By Tim Sandle     Feb 1, 2019 in Science
For robotics to advance sufficiently to undertake a number of roles performed by humans, the ability for the robot to ‘sense’ the external environment needs to improve. As part of this, a ‘super-sensitive’ artificial skin has been developed.
The enhanced sensitivity comes via sensor which has been built to copy the sensing properties of skin to touch and to temperature. The sensor is described as ‘super-sensitive’ because it comes with several additional features, such as the ability to assess for hazards in ‘real-time’.
The development is a joint collaboration between the University of Connecticut and University of Toronto. The advancement not only helps with robotics (such as with helping prosthetic limbs to ‘feel’ and to send signals to the brain), it has the potential to be used to assist burns victim to recover.
A second feature with prosthetic limbs is having the ability to warn the person that a particular surface might be harmful, such as too hot or too cold. As well as temperature, the sensor is able to detect pressure and vibration.
These represent just the standard abilities of the skin-mimicking sensor. According to researcher Islam Mosa the sensor can do other things besides. As he tells Smart2Zero: “It would be very cool if it had abilities human skin does not. "For example, the ability to detect magnetic fields, sound waves, and abnormal behaviors."
Examples of these enhanced abilities include devising a smart multifaceted sensing platform to provide the foundation for a range of hazard preventive wearables and devices to assist with remote healthcare monitoring.
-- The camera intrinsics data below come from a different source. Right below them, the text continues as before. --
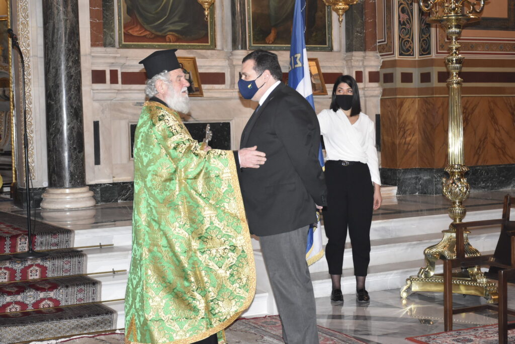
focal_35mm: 63
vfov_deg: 21.6
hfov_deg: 31.9
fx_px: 902
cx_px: 258
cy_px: 172
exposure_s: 1/60
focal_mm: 42
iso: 1600
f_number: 5.6
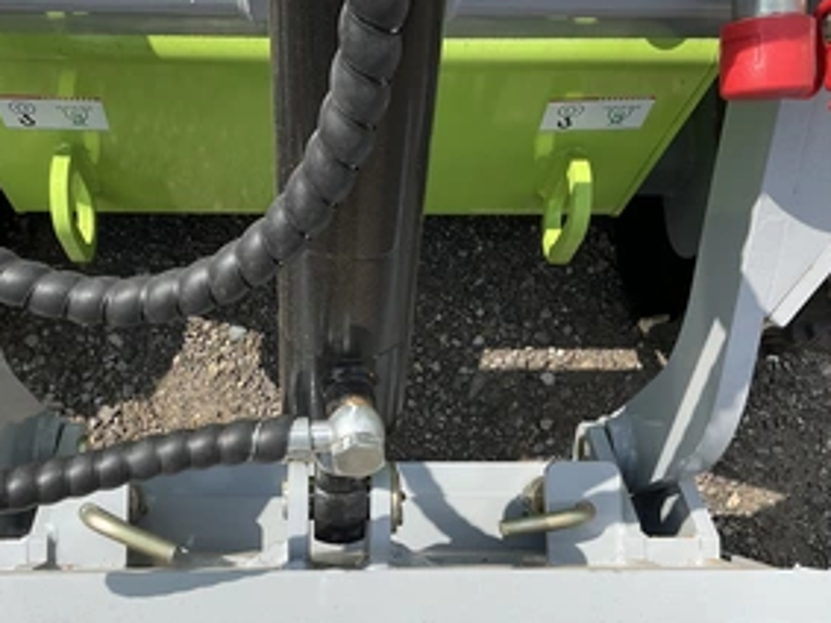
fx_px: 984
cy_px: 341
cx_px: 332
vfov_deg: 35.1
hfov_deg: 45.5
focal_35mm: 41
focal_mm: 3
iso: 25
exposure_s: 1/1848
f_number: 1.8
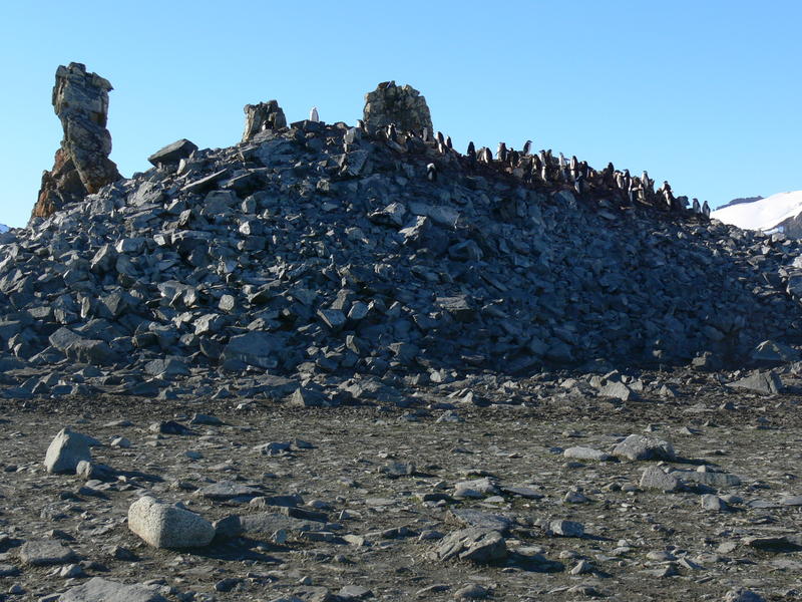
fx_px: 1506
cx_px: 401
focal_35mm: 65
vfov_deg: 22.6
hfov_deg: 29.8
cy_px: 301
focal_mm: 12.1
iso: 80
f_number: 5.6
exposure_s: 1/250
The prototype sensor has been built using a silicone tube encased in a copper wire and then filled with a fluid composed of iron oxide nanoparticles. The nanoparticles within the tube move around, which generates an electric current. Variations with the current are detected by the copper wire surrounding the tube.
When the tube is exposed to varying temperatures or when it is moved, the nanoparticles are also moved and this causes the electric signal to change. A further function is that sound waves similarly cause alterations to the nanoparticle fluid, which enables the sensor to detect vibration.
The sensor can also assess and interpret speed of movement, and it can distinguish between the different electrical signals produced by walking, running, jumping, and swimming.
The development of the sensor has been described in the journal Advanced Materials, with the paper titled “An Ultra‐Shapeable, Smart Sensing Platform Based on a Multimodal Ferrofluid‐Infused Surface.”